Peter Raphael was born on February 1, 1926 in Germany to his mother Gucca and his father Kurt Menashe, a distinguished lawyer and a renowned Zionist. The family made aliyah in 1933 with many other German Jews, as Hitler ascended to power. The Menashe family settled in Jerusalem. His father, like many others who had occupied prominent positions in the Diaspora, could not adjust to life in the Land of Israel and died a few years later.
Raphael suffered from polio, and although he overcame the disease, he continued to bear the physical signs of it for the rest of his life. He was a bright and talented youth, with strong inclinations towards writing. From age twelve, he started writing for different periodicals in the Land of Israel and abroad. This included the daily English-language newspaper Palestine Post, in which he was first published before he had reached the age of bar mitzva.

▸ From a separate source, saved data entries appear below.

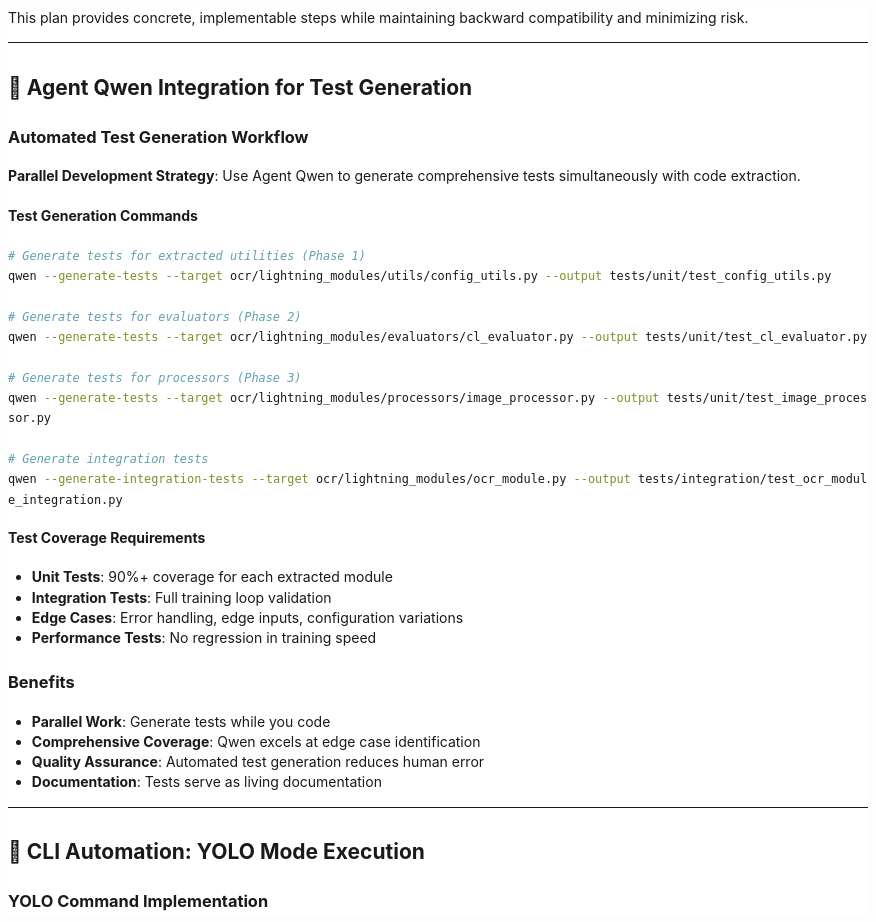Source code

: This plan provides concrete, implementable steps while maintaining backward compatibility and minimizing risk.

---

## 🤖 Agent Qwen Integration for Test Generation

### Automated Test Generation Workflow

**Parallel Development Strategy**: Use Agent Qwen to generate comprehensive tests simultaneously with code extraction.

#### Test Generation Commands

```bash
# Generate tests for extracted utilities (Phase 1)
qwen --generate-tests --target ocr/lightning_modules/utils/config_utils.py --output tests/unit/test_config_utils.py

# Generate tests for evaluators (Phase 2)
qwen --generate-tests --target ocr/lightning_modules/evaluators/cl_evaluator.py --output tests/unit/test_cl_evaluator.py

# Generate tests for processors (Phase 3)
qwen --generate-tests --target ocr/lightning_modules/processors/image_processor.py --output tests/unit/test_image_processor.py

# Generate integration tests
qwen --generate-integration-tests --target ocr/lightning_modules/ocr_module.py --output tests/integration/test_ocr_module_integration.py
```

#### Test Coverage Requirements

- **Unit Tests**: 90%+ coverage for each extracted module
- **Integration Tests**: Full training loop validation
- **Edge Cases**: Error handling, edge inputs, configuration variations
- **Performance Tests**: No regression in training speed

### Benefits

- **Parallel Work**: Generate tests while you code
- **Comprehensive Coverage**: Qwen excels at edge case identification
- **Quality Assurance**: Automated test generation reduces human error
- **Documentation**: Tests serve as living documentation

---

## 🚀 CLI Automation: YOLO Mode Execution

### YOLO Command Implementation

He studied in Sokolov Gymnasium, and after finishing his studies, he started working in an office. He continued to be involved in journalism, writing plays for stage and radio, as well as literary criticism. Several of his humorous writings appeared in a special publication in 1946, Hiyukhim (Smiles).
In 1947, he joined Lehi and wrote for Lehi’s public periodical, Mivrak, at Camp Dror in Talbiyeh. He dealt with education, writing and communications with journalists. In that year, he married Shoshana Sasson. On May 25, 1948, their son Amos was born.
At the beginning of the second ceasefire, on July 26, 1948, while on a tour in the field with various journalists and reporters, Raphael was shot and killed by a sniper on the wall of the city. At first, he was buried in Sanhedria, but on November 8, 1951, he was re-interred at the Mt. Herzl Military Cemetery.
He left a wife and a two-month-old baby.